*ASSIGNMENT*:
Print out each record, keeping it identical to the original.

[Stored data entries]
******

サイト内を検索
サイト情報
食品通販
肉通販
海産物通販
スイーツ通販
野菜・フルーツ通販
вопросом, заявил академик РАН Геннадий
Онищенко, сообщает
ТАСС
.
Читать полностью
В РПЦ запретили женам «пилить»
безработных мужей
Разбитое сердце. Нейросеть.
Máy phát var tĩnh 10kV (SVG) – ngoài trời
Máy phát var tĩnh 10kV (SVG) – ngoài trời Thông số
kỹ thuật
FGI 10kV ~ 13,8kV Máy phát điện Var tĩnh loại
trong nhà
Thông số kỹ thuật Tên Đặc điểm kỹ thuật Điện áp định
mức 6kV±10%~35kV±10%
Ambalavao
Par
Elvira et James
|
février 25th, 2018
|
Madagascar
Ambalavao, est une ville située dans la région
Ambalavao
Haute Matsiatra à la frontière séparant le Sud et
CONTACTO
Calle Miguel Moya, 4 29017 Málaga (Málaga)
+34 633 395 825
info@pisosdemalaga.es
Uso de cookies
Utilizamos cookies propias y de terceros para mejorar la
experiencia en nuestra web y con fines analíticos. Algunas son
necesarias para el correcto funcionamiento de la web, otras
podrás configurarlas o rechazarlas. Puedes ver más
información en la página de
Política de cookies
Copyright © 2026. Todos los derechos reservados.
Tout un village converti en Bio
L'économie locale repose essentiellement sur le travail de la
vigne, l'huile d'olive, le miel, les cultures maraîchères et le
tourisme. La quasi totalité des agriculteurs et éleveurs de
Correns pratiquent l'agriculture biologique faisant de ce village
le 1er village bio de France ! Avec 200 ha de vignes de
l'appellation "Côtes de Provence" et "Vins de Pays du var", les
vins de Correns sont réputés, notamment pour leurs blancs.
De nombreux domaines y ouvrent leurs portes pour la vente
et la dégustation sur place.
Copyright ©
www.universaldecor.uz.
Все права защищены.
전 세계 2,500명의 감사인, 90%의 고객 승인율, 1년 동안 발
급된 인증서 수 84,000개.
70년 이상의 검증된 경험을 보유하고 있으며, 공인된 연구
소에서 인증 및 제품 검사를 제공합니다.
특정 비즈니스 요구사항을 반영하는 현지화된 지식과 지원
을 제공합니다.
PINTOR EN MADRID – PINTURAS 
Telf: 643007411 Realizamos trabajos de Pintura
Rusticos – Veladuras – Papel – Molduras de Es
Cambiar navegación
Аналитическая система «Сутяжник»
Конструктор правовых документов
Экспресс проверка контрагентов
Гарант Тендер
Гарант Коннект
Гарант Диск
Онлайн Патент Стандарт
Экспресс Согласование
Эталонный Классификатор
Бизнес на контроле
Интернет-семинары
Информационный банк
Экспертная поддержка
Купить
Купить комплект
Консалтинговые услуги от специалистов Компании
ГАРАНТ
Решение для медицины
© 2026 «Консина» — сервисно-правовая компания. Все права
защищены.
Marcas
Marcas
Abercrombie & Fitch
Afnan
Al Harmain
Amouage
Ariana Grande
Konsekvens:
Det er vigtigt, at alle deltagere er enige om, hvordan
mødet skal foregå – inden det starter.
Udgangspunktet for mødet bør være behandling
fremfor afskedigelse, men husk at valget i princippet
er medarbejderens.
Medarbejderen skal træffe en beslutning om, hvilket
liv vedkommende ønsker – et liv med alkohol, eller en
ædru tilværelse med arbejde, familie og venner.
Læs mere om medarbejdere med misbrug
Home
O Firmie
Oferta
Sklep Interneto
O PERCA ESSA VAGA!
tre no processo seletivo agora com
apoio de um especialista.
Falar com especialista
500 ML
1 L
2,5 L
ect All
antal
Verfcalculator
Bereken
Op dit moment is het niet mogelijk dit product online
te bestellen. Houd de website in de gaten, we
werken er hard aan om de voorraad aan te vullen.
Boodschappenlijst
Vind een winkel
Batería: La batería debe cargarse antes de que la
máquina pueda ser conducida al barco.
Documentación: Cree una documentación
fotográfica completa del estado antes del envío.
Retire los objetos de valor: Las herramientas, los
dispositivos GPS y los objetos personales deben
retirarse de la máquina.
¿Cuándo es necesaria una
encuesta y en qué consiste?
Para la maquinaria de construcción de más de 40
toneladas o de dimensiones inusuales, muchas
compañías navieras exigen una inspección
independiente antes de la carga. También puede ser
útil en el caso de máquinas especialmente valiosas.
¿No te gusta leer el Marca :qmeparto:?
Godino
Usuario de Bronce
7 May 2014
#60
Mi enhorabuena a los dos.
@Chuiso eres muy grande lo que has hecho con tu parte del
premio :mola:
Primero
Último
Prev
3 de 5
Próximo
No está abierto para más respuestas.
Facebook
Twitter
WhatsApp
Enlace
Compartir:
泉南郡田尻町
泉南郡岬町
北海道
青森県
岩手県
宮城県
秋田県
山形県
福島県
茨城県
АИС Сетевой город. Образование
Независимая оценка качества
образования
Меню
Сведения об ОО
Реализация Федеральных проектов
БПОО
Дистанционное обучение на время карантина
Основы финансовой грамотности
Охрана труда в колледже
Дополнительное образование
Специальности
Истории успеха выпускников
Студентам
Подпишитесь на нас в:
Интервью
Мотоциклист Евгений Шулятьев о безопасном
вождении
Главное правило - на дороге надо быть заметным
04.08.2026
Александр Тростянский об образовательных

******

*TASK RESULT*:
サイト内を検索
サイト情報
食品通販
肉通販
海産物通販
スイーツ通販
野菜・フルーツ通販
вопросом, заявил академик РАН Геннадий
Онищенко, сообщает
ТАСС
.
Читать полностью
В РПЦ запретили женам «пилить»
безработных мужей
Разбитое сердце. Нейросеть.
Máy phát var tĩnh 10kV (SVG) – ngoài trời
Máy phát var tĩnh 10kV (SVG) – ngoài trời Thông số
kỹ thuật
FGI 10kV ~ 13,8kV Máy phát điện Var tĩnh loại
trong nhà
Thông số kỹ thuật Tên Đặc điểm kỹ thuật Điện áp định
mức 6kV±10%~35kV±10%
Ambalavao
Par
Elvira et James
|
février 25th, 2018
|
Madagascar
Ambalavao, est une ville située dans la région
Ambalavao
Haute Matsiatra à la frontière séparant le Sud et
CONTACTO
Calle Miguel Moya, 4 29017 Málaga (Málaga)
+34 633 395 825
info@pisosdemalaga.es
Uso de cookies
Utilizamos cookies propias y de terceros para mejorar la
experiencia en nuestra web y con fines analíticos. Algunas son
necesarias para el correcto funcionamiento de la web, otras
podrás configurarlas o rechazarlas. Puedes ver más
información en la página de
Política de cookies
Copyright © 2026. Todos los derechos reservados.
Tout un village converti en Bio
L'économie locale repose essentiellement sur le travail de la
vigne, l'huile d'olive, le miel, les cultures maraîchères et le
tourisme. La quasi totalité des agriculteurs et éleveurs de
Correns pratiquent l'agriculture biologique faisant de ce village
le 1er village bio de France ! Avec 200 ha de vignes de
l'appellation "Côtes de Provence" et "Vins de Pays du var", les
vins de Correns sont réputés, notamment pour leurs blancs.
De nombreux domaines y ouvrent leurs portes pour la vente
et la dégustation sur place.
Copyright ©
www.universaldecor.uz.
Все права защищены.
전 세계 2,500명의 감사인, 90%의 고객 승인율, 1년 동안 발
급된 인증서 수 84,000개.
70년 이상의 검증된 경험을 보유하고 있으며, 공인된 연구
소에서 인증 및 제품 검사를 제공합니다.
특정 비즈니스 요구사항을 반영하는 현지화된 지식과 지원
을 제공합니다.
PINTOR EN MADRID – PINTURAS 
Telf: 643007411 Realizamos trabajos de Pintura
Rusticos – Veladuras – Papel – Molduras de Es
Cambiar navegación
Аналитическая система «Сутяжник»
Конструктор правовых документов
Экспресс проверка контрагентов
Гарант Тендер
Гарант Коннект
Гарант Диск
Онлайн Патент Стандарт
Экспресс Согласование
Эталонный Классификатор
Бизнес на контроле
Интернет-семинары
Информационный банк
Экспертная поддержка
Купить
Купить комплект
Консалтинговые услуги от специалистов Компании
ГАРАНТ
Решение для медицины
© 2026 «Консина» — сервисно-правовая компания. Все права
защищены.
Marcas
Marcas
Abercrombie & Fitch
Afnan
Al Harmain
Amouage
Ariana Grande
Konsekvens:
Det er vigtigt, at alle deltagere er enige om, hvordan
mødet skal foregå – inden det starter.
Udgangspunktet for mødet bør være behandling
fremfor afskedigelse, men husk at valget i princippet
er medarbejderens.
Medarbejderen skal træffe en beslutning om, hvilket
liv vedkommende ønsker – et liv med alkohol, eller en
ædru tilværelse med arbejde, familie og venner.
Læs mere om medarbejdere med misbrug
Home
O Firmie
Oferta
Sklep Interneto
O PERCA ESSA VAGA!
tre no processo seletivo agora com
apoio de um especialista.
Falar com especialista
500 ML
1 L
2,5 L
ect All
antal
Verfcalculator
Bereken
Op dit moment is het niet mogelijk dit product online
te bestellen. Houd de website in de gaten, we
werken er hard aan om de voorraad aan te vullen.
Boodschappenlijst
Vind een winkel
Batería: La batería debe cargarse antes de que la
máquina pueda ser conducida al barco.
Documentación: Cree una documentación
fotográfica completa del estado antes del envío.
Retire los objetos de valor: Las herramientas, los
dispositivos GPS y los objetos personales deben
retirarse de la máquina.
¿Cuándo es necesaria una
encuesta y en qué consiste?
Para la maquinaria de construcción de más de 40
toneladas o de dimensiones inusuales, muchas
compañías navieras exigen una inspección
independiente antes de la carga. También puede ser
útil en el caso de máquinas especialmente valiosas.
¿No te gusta leer el Marca :qmeparto:?
Godino
Usuario de Bronce
7 May 2014
#60
Mi enhorabuena a los dos.
@Chuiso eres muy grande lo que has hecho con tu parte del
premio :mola:
Primero
Último
Prev
3 de 5
Próximo
No está abierto para más respuestas.
Facebook
Twitter
WhatsApp
Enlace
Compartir:
泉南郡田尻町
泉南郡岬町
北海道
青森県
岩手県
宮城県
秋田県
山形県
福島県
茨城県
АИС Сетевой город. Образование
Независимая оценка качества
образования
Меню
Сведения об ОО
Реализация Федеральных проектов
БПОО
Дистанционное обучение на время карантина
Основы финансовой грамотности
Охрана труда в колледже
Дополнительное образование
Специальности
Истории успеха выпускников
Студентам
Подпишитесь на нас в:
Интервью
Мотоциклист Евгений Шулятьев о безопасном
вождении
Главное правило - на дороге надо быть заметным
04.08.2026
Александр Тростянский об образовательных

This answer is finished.